Input data:
■ ■ ■ ■ ■ ■ ■
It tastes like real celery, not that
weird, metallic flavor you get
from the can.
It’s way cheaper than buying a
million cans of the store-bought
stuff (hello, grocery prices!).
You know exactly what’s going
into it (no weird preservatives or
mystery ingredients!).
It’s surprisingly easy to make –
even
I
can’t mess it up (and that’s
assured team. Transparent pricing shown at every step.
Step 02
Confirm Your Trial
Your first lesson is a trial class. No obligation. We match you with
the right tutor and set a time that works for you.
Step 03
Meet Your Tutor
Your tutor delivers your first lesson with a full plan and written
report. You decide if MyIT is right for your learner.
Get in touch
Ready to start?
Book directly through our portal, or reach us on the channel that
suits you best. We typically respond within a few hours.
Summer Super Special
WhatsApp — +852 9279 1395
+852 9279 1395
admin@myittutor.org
■ ■ ■ ■ ■ ■ ■
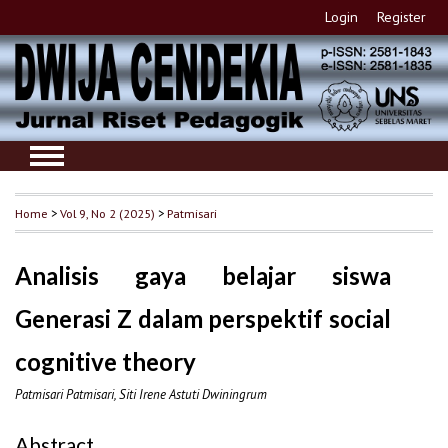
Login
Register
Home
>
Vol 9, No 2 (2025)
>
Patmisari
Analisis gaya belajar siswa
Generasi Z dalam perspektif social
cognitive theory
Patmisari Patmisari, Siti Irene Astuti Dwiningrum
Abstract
■ ■ ■ ■ ■ ■ ■
Work instructions:
Going back to the entries above, set down exactly the lines that begin at the one with "It’s surprisingly easy to make –" and end at the one with "suits you best.", both included, and nothing else.

Expected answer:
It’s surprisingly easy to make –
even
I
can’t mess it up (and that’s
assured team. Transparent pricing shown at every step.
Step 02
Confirm Your Trial
Your first lesson is a trial class. No obligation. We match you with
the right tutor and set a time that works for you.
Step 03
Meet Your Tutor
Your tutor delivers your first lesson with a full plan and written
report. You decide if MyIT is right for your learner.
Get in touch
Ready to start?
Book directly through our portal, or reach us on the channel that
suits you best. We typically respond within a few hours.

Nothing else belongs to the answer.